INPUT MATERIAL Block Start
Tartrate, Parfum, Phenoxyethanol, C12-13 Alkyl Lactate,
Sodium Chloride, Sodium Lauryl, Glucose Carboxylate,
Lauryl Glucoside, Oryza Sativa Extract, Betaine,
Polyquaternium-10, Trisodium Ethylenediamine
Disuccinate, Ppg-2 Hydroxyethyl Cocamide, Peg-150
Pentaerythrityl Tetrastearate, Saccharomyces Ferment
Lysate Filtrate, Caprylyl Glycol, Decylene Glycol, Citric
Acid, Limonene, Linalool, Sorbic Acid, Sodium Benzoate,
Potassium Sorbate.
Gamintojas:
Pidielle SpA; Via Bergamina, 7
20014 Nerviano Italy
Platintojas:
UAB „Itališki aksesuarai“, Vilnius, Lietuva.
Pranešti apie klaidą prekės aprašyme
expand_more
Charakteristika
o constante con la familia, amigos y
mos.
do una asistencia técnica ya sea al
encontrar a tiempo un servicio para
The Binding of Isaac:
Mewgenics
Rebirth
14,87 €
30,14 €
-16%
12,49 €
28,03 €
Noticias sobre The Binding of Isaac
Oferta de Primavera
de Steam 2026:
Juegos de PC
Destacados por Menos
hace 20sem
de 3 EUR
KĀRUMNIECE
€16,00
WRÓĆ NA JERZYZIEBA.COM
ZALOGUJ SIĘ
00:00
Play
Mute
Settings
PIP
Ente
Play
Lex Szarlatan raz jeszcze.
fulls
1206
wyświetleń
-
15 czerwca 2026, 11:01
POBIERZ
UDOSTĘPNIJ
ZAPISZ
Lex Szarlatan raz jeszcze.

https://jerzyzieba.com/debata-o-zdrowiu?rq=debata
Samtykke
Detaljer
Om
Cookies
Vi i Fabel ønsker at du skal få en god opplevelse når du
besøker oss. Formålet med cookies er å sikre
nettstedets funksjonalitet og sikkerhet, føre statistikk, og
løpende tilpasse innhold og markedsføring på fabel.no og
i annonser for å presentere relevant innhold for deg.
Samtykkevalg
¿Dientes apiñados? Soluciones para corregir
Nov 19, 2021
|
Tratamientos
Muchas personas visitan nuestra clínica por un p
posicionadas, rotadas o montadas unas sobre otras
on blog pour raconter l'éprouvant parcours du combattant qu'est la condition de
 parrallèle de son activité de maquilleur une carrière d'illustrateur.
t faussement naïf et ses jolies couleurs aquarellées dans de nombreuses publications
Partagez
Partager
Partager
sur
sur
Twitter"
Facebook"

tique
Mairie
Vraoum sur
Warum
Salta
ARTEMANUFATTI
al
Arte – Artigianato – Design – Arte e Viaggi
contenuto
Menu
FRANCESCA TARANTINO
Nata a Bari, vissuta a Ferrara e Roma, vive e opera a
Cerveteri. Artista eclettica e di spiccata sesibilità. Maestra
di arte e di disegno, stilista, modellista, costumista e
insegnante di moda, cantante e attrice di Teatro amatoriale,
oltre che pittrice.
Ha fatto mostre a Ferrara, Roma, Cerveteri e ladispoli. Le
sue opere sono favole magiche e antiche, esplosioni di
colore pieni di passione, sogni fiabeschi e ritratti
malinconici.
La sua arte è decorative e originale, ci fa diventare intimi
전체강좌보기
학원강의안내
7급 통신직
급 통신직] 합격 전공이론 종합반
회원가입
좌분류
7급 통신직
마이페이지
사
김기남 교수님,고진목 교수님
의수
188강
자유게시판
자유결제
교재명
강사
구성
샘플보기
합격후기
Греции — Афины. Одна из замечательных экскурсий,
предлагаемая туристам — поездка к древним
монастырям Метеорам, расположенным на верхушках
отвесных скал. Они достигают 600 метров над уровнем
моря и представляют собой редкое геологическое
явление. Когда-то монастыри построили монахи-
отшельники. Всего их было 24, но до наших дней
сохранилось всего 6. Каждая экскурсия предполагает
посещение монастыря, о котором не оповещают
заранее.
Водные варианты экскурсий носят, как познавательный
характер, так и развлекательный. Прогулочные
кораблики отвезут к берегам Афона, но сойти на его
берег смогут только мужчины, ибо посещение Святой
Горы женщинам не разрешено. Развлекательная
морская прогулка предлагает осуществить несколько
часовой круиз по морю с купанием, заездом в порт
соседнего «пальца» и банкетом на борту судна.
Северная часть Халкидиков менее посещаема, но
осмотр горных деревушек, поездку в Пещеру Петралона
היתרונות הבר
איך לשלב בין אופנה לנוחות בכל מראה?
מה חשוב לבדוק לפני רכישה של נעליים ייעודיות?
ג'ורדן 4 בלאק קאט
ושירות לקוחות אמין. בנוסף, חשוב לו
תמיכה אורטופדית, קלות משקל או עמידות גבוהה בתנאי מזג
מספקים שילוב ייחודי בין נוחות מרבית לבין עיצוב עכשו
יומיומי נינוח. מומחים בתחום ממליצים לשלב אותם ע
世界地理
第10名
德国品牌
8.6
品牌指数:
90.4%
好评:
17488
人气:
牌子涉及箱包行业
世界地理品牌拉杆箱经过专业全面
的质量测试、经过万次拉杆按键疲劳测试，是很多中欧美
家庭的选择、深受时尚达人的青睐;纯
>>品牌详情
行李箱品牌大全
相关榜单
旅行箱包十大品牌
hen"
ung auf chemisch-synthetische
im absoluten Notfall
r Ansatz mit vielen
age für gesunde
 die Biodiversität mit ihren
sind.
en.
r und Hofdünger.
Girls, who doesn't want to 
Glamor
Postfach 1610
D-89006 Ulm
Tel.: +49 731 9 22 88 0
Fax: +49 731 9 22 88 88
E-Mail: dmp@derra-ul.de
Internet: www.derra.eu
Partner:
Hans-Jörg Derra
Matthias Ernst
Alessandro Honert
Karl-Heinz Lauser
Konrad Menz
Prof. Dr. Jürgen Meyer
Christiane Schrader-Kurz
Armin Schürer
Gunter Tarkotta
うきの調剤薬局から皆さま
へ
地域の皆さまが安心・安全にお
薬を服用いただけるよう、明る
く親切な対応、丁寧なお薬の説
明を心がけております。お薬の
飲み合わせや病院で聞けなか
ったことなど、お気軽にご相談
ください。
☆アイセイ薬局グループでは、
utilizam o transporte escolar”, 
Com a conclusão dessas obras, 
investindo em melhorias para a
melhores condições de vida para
INPUT MATERIAL Block End
INSTRUCTION: Pull out every line of the records from the one containing "https://jerzyzieba.com/debata-o-zdrowiu?rq=debata" down to the one containing "nettstedets funksjonalitet og", with both of those lines included, and copy them without any changes.

COMPLETED EXERCISE:
https://jerzyzieba.com/debata-o-zdrowiu?rq=debata
Samtykke
Detaljer
Om
Cookies
Vi i Fabel ønsker at du skal få en god opplevelse når du
besøker oss. Formålet med cookies er å sikre
nettstedets funksjonalitet og sikkerhet, føre statistikk, og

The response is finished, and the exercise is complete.